Perfect Days (Wim Wenders, 2023). Gentle, gorgeous, and unfailingly kind, this drama stays close to Hirayama (Kōji Hashimoto), a Tokyo resident who works as a cleaner of the city’s more artfully designed public restrooms. The action is small-scale and intimate. Director Wim Wenders (who co-wrote the script with Takuma Takasaki) takes evident pleasure in lingering on the details of Hirayama’s days, such as his morning rituals before going to work and his bookstore trips to acquire one new slender volume that is sure to earn approving commentary from the proprietor. When disruption arises — from a feckless coworker (Tokio Emoto) or a surprise visit from his niece (Arisa Nakano) — the conflict is decidedly small in scale. There are intimations of greater family troubles in Hirayama’s past, but Wenders wisely opts for discretion in his storytelling, as if he’s promised his lead character that secrets will be kept. The great care Wenders takes ensure that Hirayama can be more deeply known than he could have been through any number of anguished expository monologues. Perfect Days is marvelous and exquisite. It seems small, but it is emotionally monumental.
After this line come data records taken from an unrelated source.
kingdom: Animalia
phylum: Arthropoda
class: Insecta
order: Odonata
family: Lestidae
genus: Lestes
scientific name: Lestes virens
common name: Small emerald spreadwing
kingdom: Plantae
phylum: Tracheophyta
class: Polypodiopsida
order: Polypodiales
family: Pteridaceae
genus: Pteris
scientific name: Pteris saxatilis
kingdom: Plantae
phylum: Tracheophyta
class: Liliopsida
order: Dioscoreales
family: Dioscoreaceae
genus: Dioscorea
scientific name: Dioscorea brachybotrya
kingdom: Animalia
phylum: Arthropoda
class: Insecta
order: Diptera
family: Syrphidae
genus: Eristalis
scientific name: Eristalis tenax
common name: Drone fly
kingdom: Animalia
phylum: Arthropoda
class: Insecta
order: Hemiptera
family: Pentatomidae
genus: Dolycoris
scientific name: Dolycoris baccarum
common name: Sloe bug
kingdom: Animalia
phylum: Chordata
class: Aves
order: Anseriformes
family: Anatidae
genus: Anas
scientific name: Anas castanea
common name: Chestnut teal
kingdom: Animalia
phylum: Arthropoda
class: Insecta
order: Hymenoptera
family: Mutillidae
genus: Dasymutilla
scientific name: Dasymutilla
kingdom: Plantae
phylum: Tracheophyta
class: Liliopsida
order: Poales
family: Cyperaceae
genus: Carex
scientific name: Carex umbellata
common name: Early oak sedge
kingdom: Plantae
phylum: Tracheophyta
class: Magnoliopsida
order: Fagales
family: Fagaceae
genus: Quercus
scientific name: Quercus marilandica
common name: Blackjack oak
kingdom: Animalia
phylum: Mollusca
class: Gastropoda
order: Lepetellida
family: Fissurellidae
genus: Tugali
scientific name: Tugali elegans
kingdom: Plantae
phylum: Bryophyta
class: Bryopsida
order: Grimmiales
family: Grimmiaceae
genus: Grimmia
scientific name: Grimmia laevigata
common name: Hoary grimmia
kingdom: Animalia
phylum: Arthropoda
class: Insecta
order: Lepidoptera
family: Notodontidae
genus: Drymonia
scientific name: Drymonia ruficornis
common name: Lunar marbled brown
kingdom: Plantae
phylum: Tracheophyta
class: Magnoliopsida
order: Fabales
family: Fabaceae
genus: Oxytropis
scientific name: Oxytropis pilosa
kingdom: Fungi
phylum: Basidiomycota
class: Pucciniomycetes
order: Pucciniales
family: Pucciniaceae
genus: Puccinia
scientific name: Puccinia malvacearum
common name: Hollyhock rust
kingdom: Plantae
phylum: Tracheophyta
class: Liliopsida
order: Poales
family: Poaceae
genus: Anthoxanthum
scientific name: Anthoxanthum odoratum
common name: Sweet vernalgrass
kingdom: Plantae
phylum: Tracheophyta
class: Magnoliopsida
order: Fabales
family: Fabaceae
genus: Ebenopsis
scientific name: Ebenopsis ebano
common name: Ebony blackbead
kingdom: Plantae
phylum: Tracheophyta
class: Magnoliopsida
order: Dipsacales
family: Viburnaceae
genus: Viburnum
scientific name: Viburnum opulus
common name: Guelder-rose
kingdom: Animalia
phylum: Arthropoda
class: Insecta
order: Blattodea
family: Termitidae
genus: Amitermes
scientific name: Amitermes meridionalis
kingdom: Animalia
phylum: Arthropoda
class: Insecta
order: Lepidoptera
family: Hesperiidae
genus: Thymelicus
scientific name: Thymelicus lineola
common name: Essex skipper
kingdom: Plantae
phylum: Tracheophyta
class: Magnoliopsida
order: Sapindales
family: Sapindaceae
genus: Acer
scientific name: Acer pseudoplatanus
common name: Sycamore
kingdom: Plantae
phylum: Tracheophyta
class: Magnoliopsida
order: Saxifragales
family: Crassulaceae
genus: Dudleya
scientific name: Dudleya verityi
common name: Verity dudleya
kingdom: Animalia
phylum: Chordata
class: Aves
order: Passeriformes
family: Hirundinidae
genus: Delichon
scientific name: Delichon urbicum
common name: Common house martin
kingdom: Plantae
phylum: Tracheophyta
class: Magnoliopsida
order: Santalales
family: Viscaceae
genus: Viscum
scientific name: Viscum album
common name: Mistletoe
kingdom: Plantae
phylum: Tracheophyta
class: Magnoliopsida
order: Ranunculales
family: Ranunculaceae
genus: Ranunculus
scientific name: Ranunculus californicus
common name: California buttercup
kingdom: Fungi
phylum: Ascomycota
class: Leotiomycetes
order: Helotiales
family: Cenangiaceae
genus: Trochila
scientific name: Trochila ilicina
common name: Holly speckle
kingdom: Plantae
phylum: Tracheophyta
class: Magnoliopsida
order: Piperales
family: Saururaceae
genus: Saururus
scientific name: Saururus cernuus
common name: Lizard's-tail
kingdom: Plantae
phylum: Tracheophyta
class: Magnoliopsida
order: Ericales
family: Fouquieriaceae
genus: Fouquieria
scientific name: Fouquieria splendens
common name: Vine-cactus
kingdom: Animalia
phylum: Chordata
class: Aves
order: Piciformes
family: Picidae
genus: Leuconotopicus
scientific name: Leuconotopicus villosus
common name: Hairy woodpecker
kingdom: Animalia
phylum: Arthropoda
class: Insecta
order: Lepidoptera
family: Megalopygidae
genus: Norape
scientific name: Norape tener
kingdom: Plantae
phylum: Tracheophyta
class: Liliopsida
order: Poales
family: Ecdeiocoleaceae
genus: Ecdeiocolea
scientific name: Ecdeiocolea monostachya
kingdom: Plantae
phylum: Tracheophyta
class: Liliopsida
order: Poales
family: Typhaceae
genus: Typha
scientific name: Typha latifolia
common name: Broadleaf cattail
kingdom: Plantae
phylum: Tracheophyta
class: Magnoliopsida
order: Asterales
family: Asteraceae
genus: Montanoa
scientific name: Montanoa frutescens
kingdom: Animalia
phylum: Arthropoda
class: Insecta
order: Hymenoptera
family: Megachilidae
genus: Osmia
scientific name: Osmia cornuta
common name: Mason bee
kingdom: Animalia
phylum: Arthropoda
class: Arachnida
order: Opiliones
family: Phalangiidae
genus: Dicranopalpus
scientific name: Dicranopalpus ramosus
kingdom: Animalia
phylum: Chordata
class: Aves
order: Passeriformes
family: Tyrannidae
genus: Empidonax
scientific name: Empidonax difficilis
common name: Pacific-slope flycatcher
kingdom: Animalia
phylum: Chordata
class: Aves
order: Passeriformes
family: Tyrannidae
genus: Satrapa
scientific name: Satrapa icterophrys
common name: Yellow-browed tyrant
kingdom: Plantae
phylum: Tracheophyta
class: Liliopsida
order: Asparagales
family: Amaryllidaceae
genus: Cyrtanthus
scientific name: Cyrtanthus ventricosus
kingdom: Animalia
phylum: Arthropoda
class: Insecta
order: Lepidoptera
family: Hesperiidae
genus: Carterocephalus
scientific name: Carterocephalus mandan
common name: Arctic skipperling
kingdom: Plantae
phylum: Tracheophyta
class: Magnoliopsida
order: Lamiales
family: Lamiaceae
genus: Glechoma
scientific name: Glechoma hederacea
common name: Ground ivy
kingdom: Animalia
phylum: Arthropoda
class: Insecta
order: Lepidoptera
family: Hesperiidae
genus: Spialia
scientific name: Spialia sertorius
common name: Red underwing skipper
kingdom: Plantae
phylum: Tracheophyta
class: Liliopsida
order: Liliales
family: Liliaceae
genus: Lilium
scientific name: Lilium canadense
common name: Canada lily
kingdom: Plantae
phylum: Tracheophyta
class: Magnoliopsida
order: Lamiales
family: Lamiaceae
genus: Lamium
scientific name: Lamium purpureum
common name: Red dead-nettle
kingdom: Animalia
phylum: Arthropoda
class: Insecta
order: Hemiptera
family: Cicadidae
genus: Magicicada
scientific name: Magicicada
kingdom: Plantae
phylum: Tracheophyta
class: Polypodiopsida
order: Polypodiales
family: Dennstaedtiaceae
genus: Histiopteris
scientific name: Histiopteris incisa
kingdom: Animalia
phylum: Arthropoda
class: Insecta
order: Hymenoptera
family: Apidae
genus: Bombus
Saturday Night (Jason Reitman, 2024). Writer-director Jason Reitman takes so many dramatic liberties in this rendering of the ninety minutes before the first episode of Saturday Night Live (then without the last word in the title) that he winds up with an utterly unconvincing procession of chaotic nonsense. In an effort to capture the chaotic spirit of the comedy program, Reitman contrives scenarios that aren’t convincing in the slightest. For example, Lorne Michaels (Gabriel LaBelle) decides mere minutes before airtime that Chevy Chase (Cory Michael Smith) will host the “Weekend Update” sketch and feeds him jokes from Alan Zweibel (Josh Brener), newly hired from a visit to a nearby bar. Saturday Night rushes forward with nothing but missteps. Reitman’s eager need to load in SNL superfan Easter eggs is especially grating. (The most egregious is the appearance of Colon Blow cereal box, referencing a sketch that wouldn’t arrive for about another fifteen years.) Plenty of film’s cast members nail their impressions of the famous figures they depict, but no one is given the space to shape a fully defined character. Lamorne Morris probably comes closest as Garrett Morris, imbuing him with a preemptive resentment that feels like the proper reaction to the environment he’s in. Resentment is a fair reaction to the movie, too.

Foul Play (Colin Higgins, 1978). For his feature directorial debut, Colin Higgins, who’d proven himself a hit screenwriter with Harold and Maude and Silver Streak, the Australian filmmaker wanted to pay homage to Alfred Hitchcock. He cooked up a plot an unassuming person who gets in over their head with a batch of ne’er-do-wells hatching a complicated, murderous scheme. The film ultimately feels more beholden to What’s Up, Doc?, Peter Bogdanvich’s screwball comedy throwback that was a box office champion a few years earlier, right down to the raucous chase scene up and down the undulating streets of San Francisco. Goldie Hawn plays Gloria Mundy, a kind, shy librarian who finds herself pursued by a series of thugs in pursuit of a well-hidden piece of evidence that she unwittingly picked up from a stranger. Along the way, she gets guidance and surprisingly effective physical protection from her feisty landlord (Burgess Meredith) and comes under the watchful, only mildly leering eyes of San Francisco law enforcement officer Tony Carlson (Chevy Chase). With the latter, a romance emerges. Foul Play is a nifty romantic comedy with a thriller that doesn’t thrill all that much, although there is a clever underlying conceit behind the high-profile murder that’s planned. The film basically takes it strengths and weaknesses from Hawn’s performance. She’s completely charming in the softer scenes and comes across as more curious than concerned about the dangerous doings around here. As was the case with his smash hit follow-up, 9 to 5, Higgins the directors would have done Higgins the writer a major favor by pruning out the more cartoonish scenes, most notably here a comedic sequence that send Billy Barty careening through the air.